Pessoas em cargos de alto escalão na Esplanada relatam que a queixa é generalizada e que a cobrança por queda na Selic ficou mais dura nos bastidores. Quando questionado, Galípolo recorre a explicações técnicas para defender a posição da autoridade monetária.
Ele costuma lembrar que, pior do que o juro alto, é a disparada de preços, especialmente para as camadas mais pobres. Diz também que aceitou o cargo para agir de acordo com sua consciência.
As projeções de inflação, usadas para calibrar os juros, seguem acima da meta de 3% até o segundo trimestre de 2027 (3,3%). O Conselho Monetário Nacional fixa meta de 3% com teto de 4,5%, mas Galípolo enfatiza que a missão do BC é buscar o centro da meta, não o teto de tolerância.
Para o governo, porém, não há justificativa para manter os juros no nível atual, já que a inflação vem cedendo e pode terminar o ano dentro do limite de 4,5%.
"A manutenção da taxa contrasta com a inflação em queda e com o processo já acentuado da desaceleração da economia que ocorreu no segundo semestre", diz o líder do governo no Congresso, Randolfe Rodrigues (PT-AP), expressando a insatisfação no partido.
O próprio presidente cobrou redução das taxas no fim de outubro. Diante de empresários, Lula afirmou que o BC "vai precisar começar a baixar os juros", sem dirigir críticas pessoais a Galípolo, reforçando o caminho do diálogo.
Mesmo com o descontentamento, os encontros entre Lula e Galípolo seguem cordiais.

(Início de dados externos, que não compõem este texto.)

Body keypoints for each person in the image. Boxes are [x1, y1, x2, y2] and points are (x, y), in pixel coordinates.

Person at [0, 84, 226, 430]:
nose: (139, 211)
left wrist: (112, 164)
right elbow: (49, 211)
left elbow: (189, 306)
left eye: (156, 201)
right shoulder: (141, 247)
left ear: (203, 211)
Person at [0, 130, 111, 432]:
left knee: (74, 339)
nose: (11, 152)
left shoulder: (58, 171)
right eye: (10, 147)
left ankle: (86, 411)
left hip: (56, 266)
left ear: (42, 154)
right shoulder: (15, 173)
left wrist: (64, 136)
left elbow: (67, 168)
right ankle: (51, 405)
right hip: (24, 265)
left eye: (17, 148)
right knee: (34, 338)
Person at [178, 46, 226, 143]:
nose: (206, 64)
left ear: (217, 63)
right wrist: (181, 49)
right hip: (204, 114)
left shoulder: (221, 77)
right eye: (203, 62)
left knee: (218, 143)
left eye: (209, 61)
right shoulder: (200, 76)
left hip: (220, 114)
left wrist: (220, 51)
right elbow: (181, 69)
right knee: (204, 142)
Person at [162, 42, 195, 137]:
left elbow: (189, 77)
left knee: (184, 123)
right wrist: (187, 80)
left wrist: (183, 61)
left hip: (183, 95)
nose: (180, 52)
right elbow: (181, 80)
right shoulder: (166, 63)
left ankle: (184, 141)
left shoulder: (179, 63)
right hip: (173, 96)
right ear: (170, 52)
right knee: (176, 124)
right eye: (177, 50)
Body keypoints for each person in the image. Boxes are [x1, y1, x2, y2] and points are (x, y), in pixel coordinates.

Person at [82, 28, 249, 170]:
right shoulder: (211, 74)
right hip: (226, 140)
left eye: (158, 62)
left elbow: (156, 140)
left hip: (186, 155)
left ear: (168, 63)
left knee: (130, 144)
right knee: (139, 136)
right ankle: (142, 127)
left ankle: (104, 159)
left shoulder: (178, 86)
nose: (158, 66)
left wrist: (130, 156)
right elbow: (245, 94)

Em viagem à Ásia, em outubro, o contato foi descrito como normal. Eles e os ministros Alexandre Silveira (Minas e Energia) e Carlos Fávaro (Agricultura) passaram boa parte do voo juntos, em clima descontraído.
Avalia-se dentro do governo que uma guerra pública como a travada na gestão anterior do BC é improvável. Ouve-se que Lula gosta de Galípolo e que adotar esse tom seria reconhecer um erro. Ainda assim, um interlocutor do Planalto não descarta uma cobrança nominal, dado o tamanho da insatisfação.